What can we expect for future I-829 processing times? The determining factor is IPO productivity in I-829 adjudications, which follows from the resources that they choose to commit to I-829, and the procedures that they choose to implement.
As of last official report (FY2021 Q3), IPO had 11,160 pending I-829 as of June 30, 2021, and I-829 productivity was 448 decisions in three months, or average 150 decisions/month. If IPO continues to process I-829 at a rate of about 150/month, then it will take 11,160/150=75 months to clear the current pending inventory. In other words, the average I-829 filed on June 30, 2021 can expect a 6-year processing time based on current conditions, unless IPO productivity improves from its current level. IPO has the resources to get better. If IPO returned to Summer 2017 performance and consistently averaged 450 I-829 decisions per month, that would change the equation to 11,160/450=25 months expectation to reach June 2021 petitions. A two-year processing time is still too long, but would be far closer to adequate than the six years promised by current performance. On the other hand, if IPO productivity continues the past year’s trend and keeps getting worse, then wait time expectations would get even longer than six years. Obviously that would be no one’s definition of adequate service. Take note USCIS: I-829 needs an intervention and soon.
There’s every reason for I-829 productivity to improve.
- The legal obligation is there. To quote from the 2020 Final Fee Rule: “DHS acknowledges its obligation to adjudicate Form I-829 filings within 90 days of the filing date or interview, whichever is later.
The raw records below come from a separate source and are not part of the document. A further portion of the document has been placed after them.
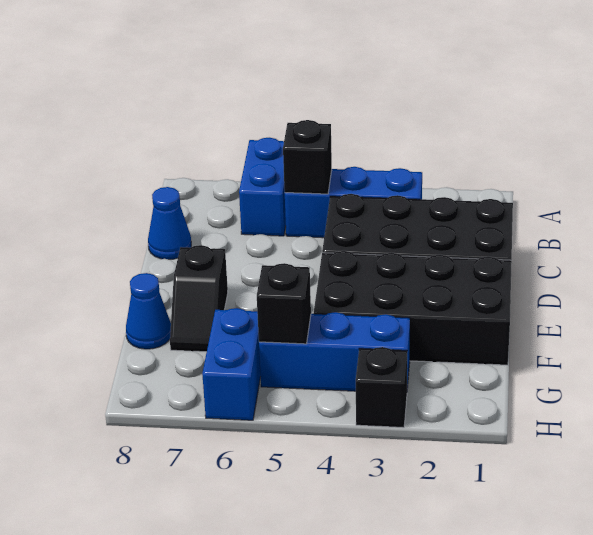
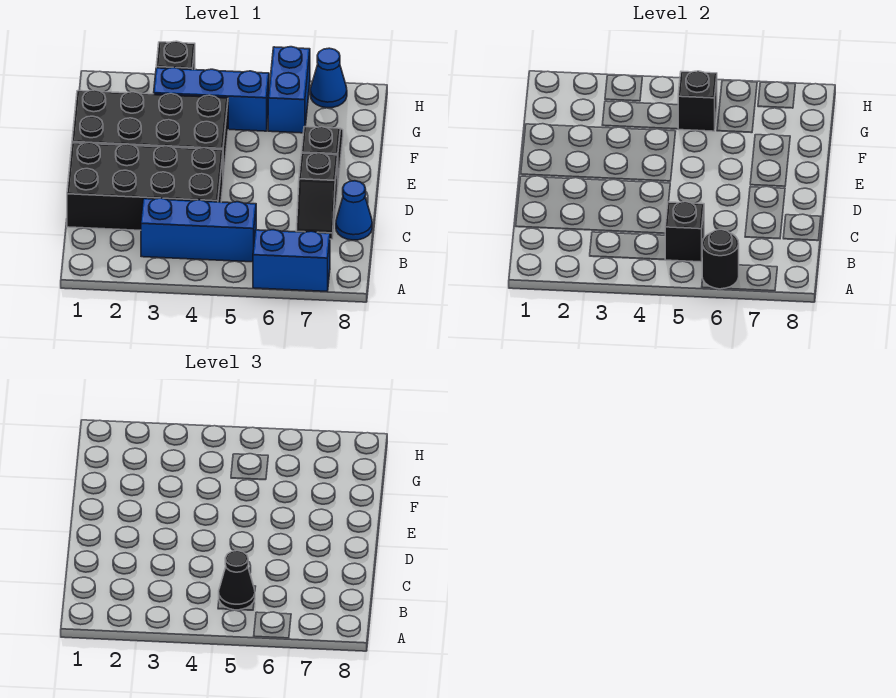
blue 1x2 brick [239,138,286,236] -> blue 1x2 brick turned to [253,230,330,291]
none -> black 1x1 round brick [702,230,739,289]
none -> black 1x1 cone [219,551,255,610]
none -> black 1x2 slope [296,153,338,239]
blue 1x1 cone [126,273,171,349] -> blue 1x1 cone moved to [310,48,347,108]

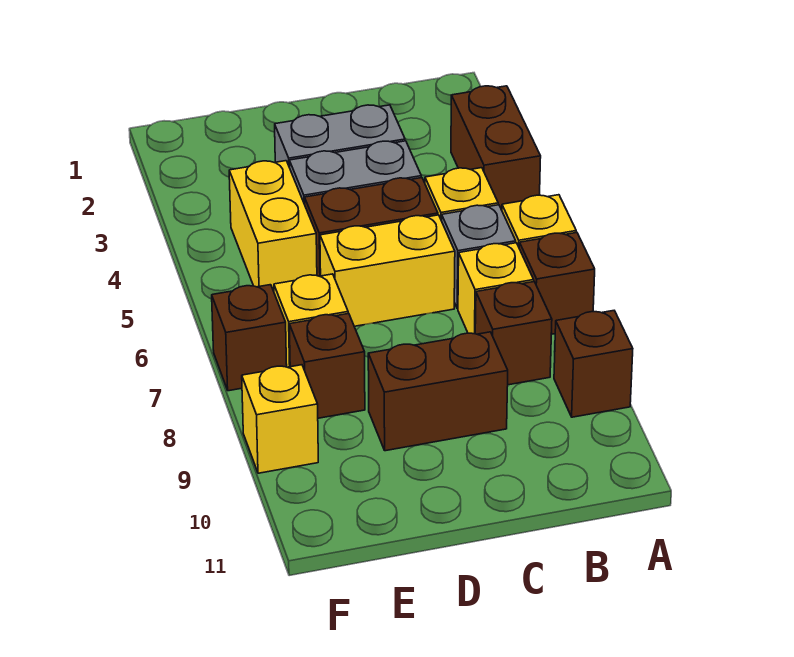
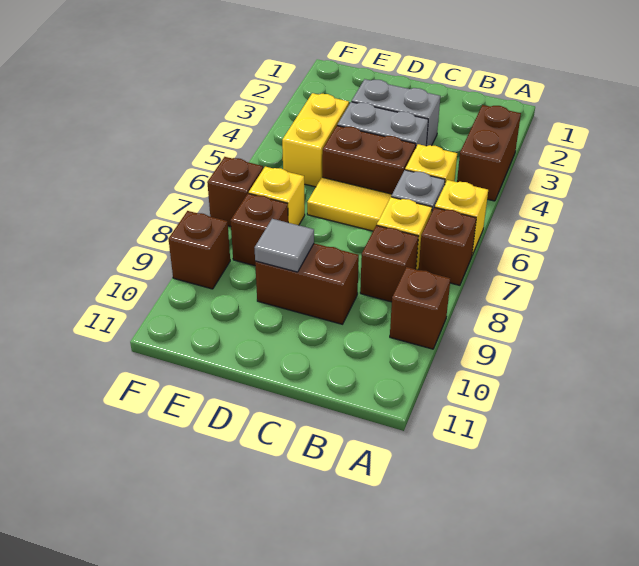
yellow 1x2 brick [320,215,455,326] -> yellow 1x2 tile [307,177,392,231]
none -> grey 1x1 tile [254,219,314,272]
yellow 1x1 brick [242,365,318,473] -> brown 1x1 brick [169,211,230,289]

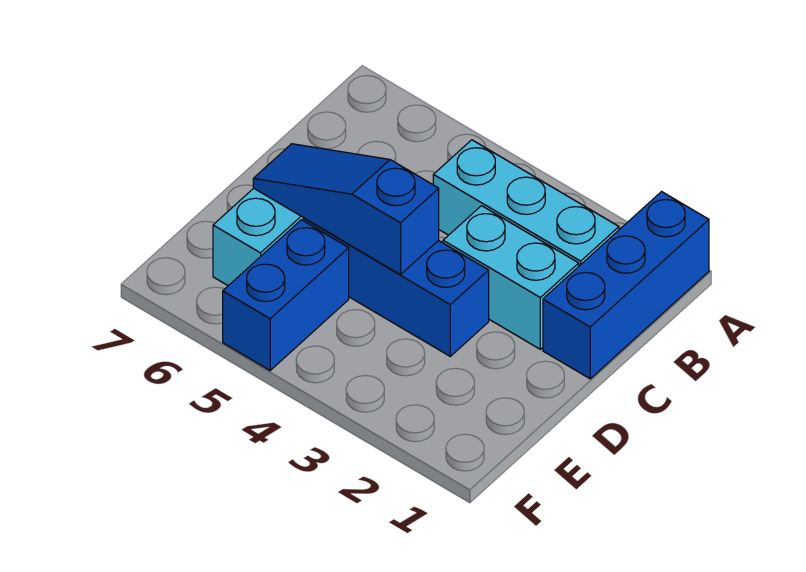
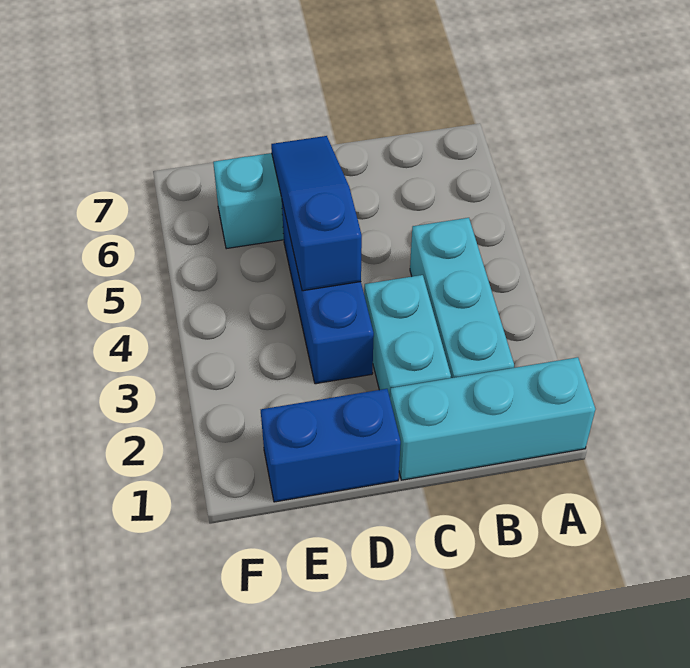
blue 1x3 brick [543,192,709,379] -> cyan 1x3 brick [390,357,596,480]
blue 1x2 brick [223,220,349,370] -> blue 1x2 brick moved to [261,389,401,502]

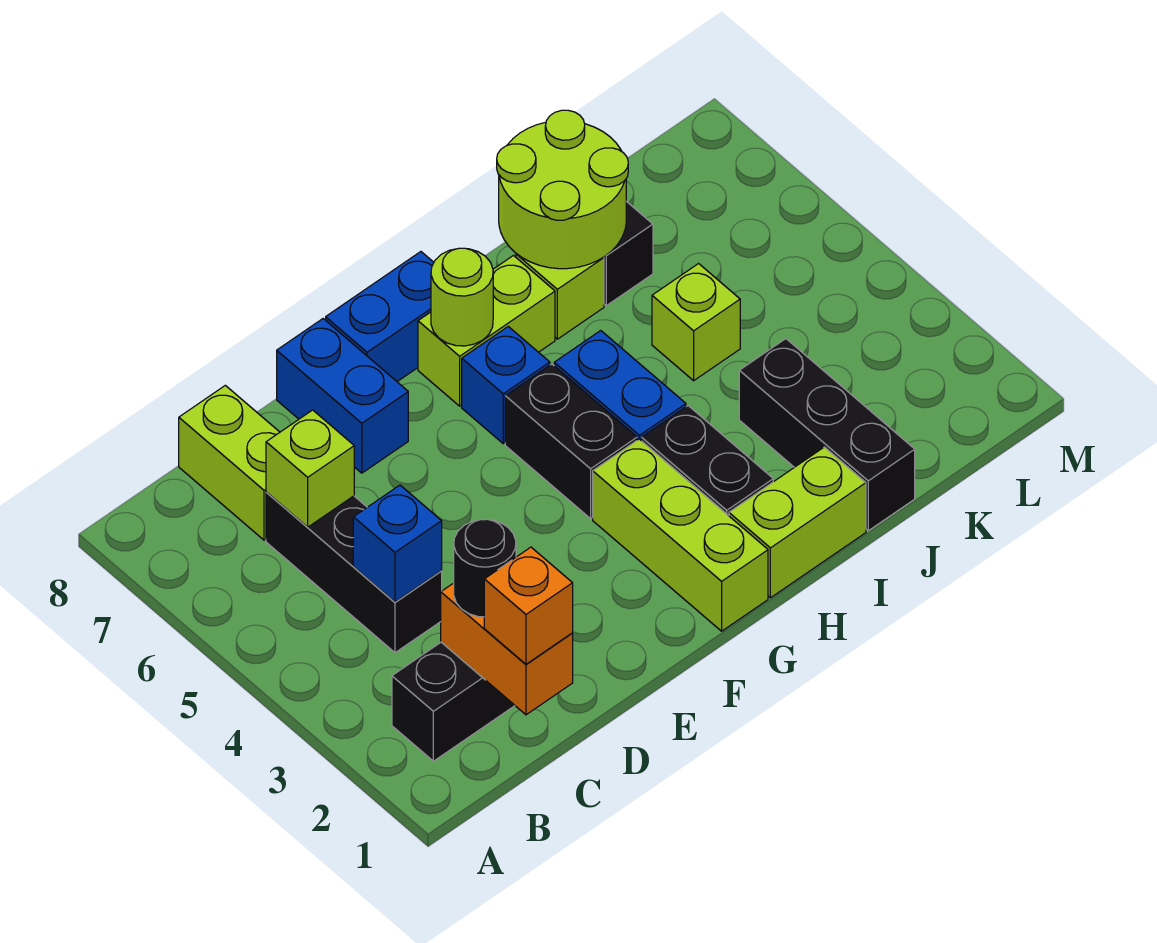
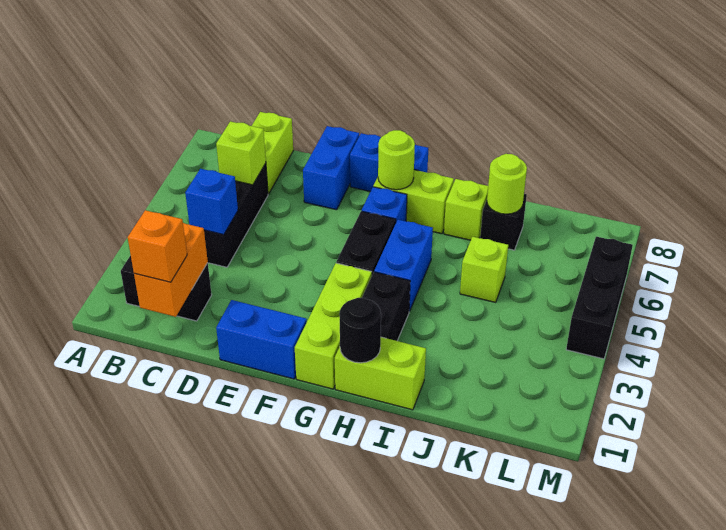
black 1x1 round brick [454,519,516,617] -> black 1x1 round brick moved to [339,298,381,363]
none -> blue 1x2 brick [216,300,307,379]
lime 2x2 round brick [497,110,628,269] -> lime 1x1 round brick [487,154,527,214]
black 1x3 brick [739,339,915,531] -> black 1x3 brick moved to [566,237,633,359]

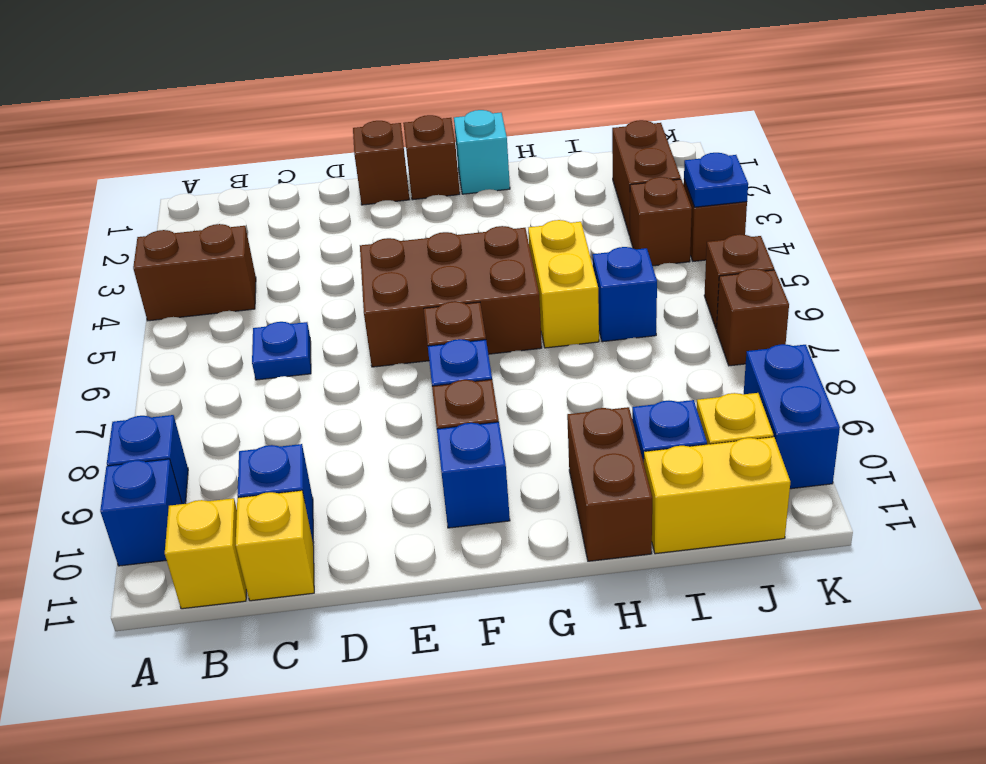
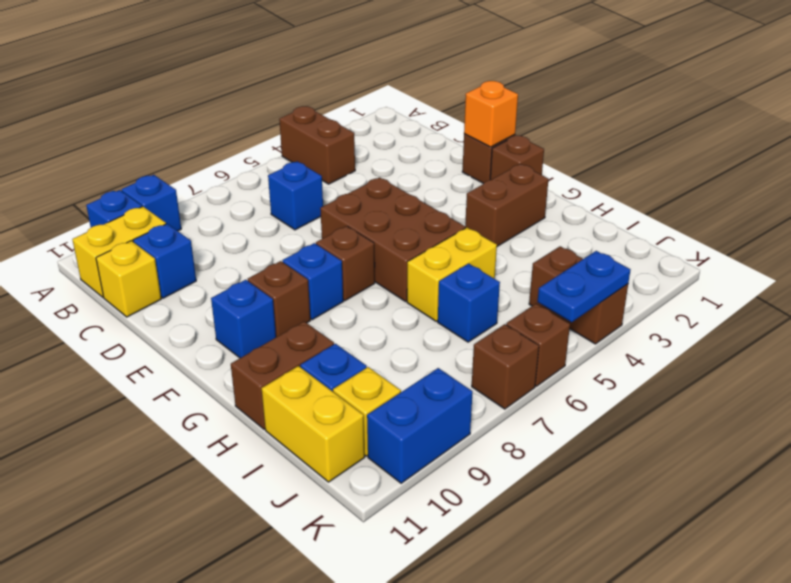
yellow 1x1 brick [165,498,246,609] -> yellow 1x2 brick [72,207,166,297]
blue 1x1 plate [252,322,311,380] -> blue 1x1 brick [268,161,323,230]
none -> orange 1x1 brick [464,81,518,147]
cyan 1x1 brick [454,110,510,194] -> none
brown 1x2 brick [612,120,681,236] -> brown 1x2 brick moved to [465,164,549,246]
blue 1x1 plate [684,153,748,207] -> blue 1x2 plate [537,251,630,322]

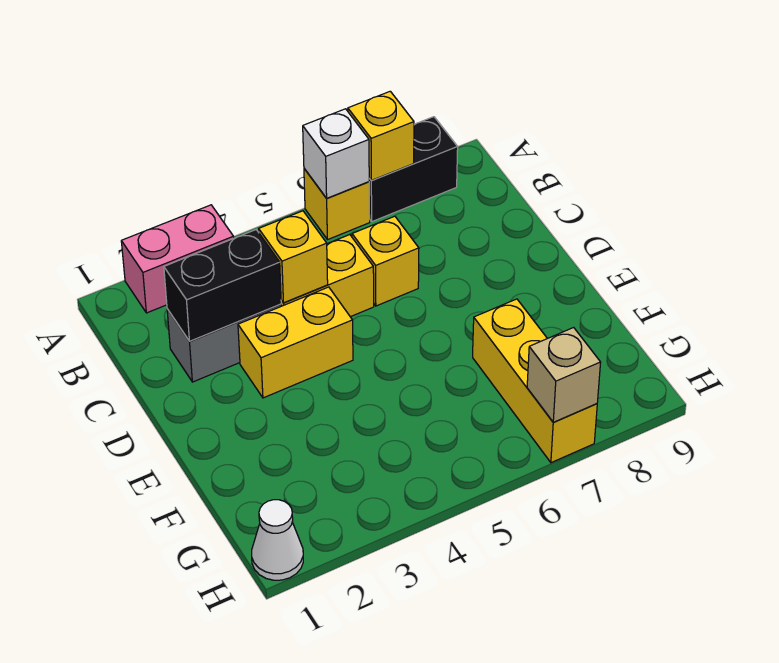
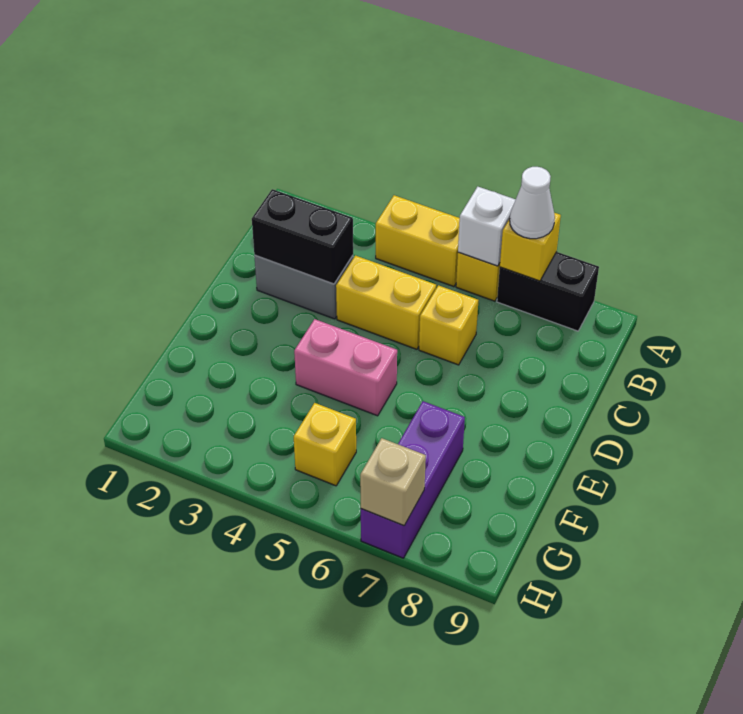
pink 1x2 brick [121,205,234,313] -> pink 1x2 brick moved to [294,319,397,416]
yellow 1x1 brick [259,211,328,303] -> yellow 1x1 brick moved to [294,403,356,486]
yellow 1x2 brick [238,287,353,398] -> yellow 1x2 brick moved to [376,195,460,287]
yellow 1x3 brick [473,299,597,463] -> purple 1x3 brick [361,401,465,558]
white 1x1 cone [252,500,303,580] -> white 1x1 cone moved to [510,167,555,239]

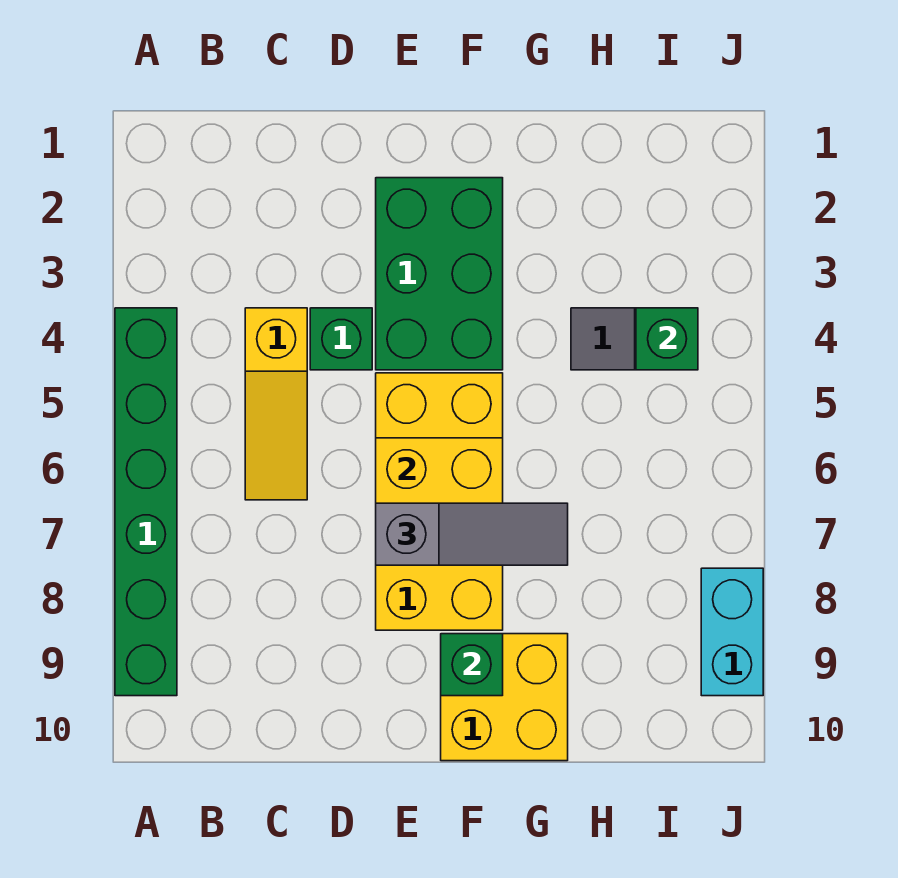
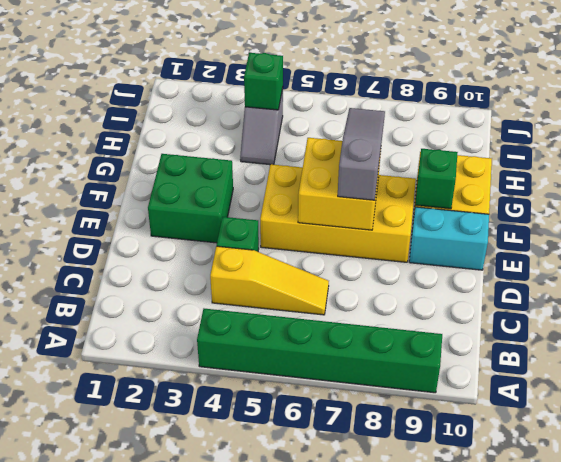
green 2x3 brick [376,178,503,370] -> green 2x2 brick [148,154,233,243]
cyan 1x2 brick [701,568,763,696] -> cyan 1x2 brick moved to [409,207,489,270]

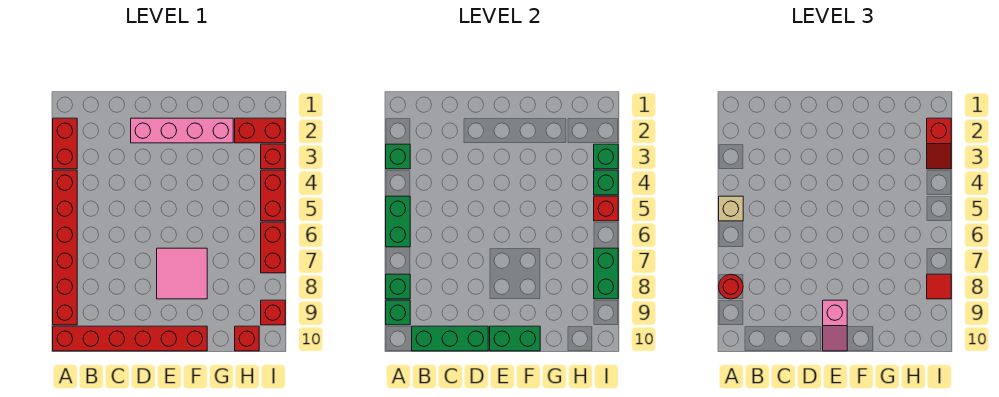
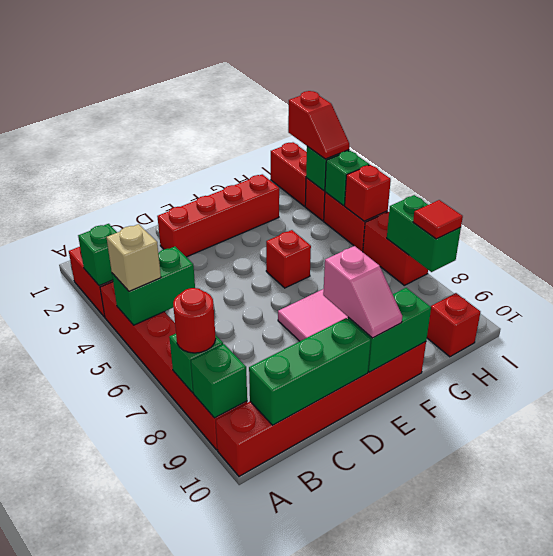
green 1x2 brick [386,196,410,247] -> green 1x2 brick turned to [112,247,195,325]
pink 1x4 brick [131,118,233,143] -> red 1x4 brick [157,174,279,257]
red 1x2 brick [235,118,285,143] -> red 1x2 brick turned to [271,142,307,206]
red 1x1 brick [261,300,285,325] -> red 1x1 brick moved to [266,230,311,288]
See INA section 216(c)(3)(A)(ii), 8 U.S.C. 1186b (c)(3)(A)(ii).”
- The path is clear. USCIS is a fee-funded agency, and required to plan and set fees “to ensure that USCIS has the resources it needs to provide adequate service to applicants and petitioners” (again quoting from the 2020 Fee Rule). I-829 service requirements are entirely predictable; the number I-829 filings is a function of the number of principal applicants admitted under the visa quota two years previously. The Fee Rule process allows USCIS to set whatever filing fee it needs to recover the cost of providing adequate service for this predictable workload. There’s just no excuse, from a business planning perspective, to not be providing adequate service for I-829.
- The resources are available. At last report (in November 2020), the Investor Program Office at USCIS had a staff of 232 people. IPO has only three forms to adjudicate: I-526, I-924, and I-829. During the regional center program expiration, IPO cannot adjudicate any I-924, or any regional center I-526. What is left for 200+ EB-5-fee-funded employees to do but adjudicate I-829? Surely we must see more I-829 progress soon, unless EB-5-fee-funded resources are not being used to adjudicate EB-5 forms.
- Apparently USCIS does care about I-829 petitioners, at least enough to post this update last week: “USCIS Extends Evidence of Status for Conditional Permanent Residents to 24 Months with Pending Form I-751 or Form I-829” (Although… why extend receipt notices to only 24 months in reaction to I-829 processing times that have been consistently reported to be well over 30 months? It’s puzzling.)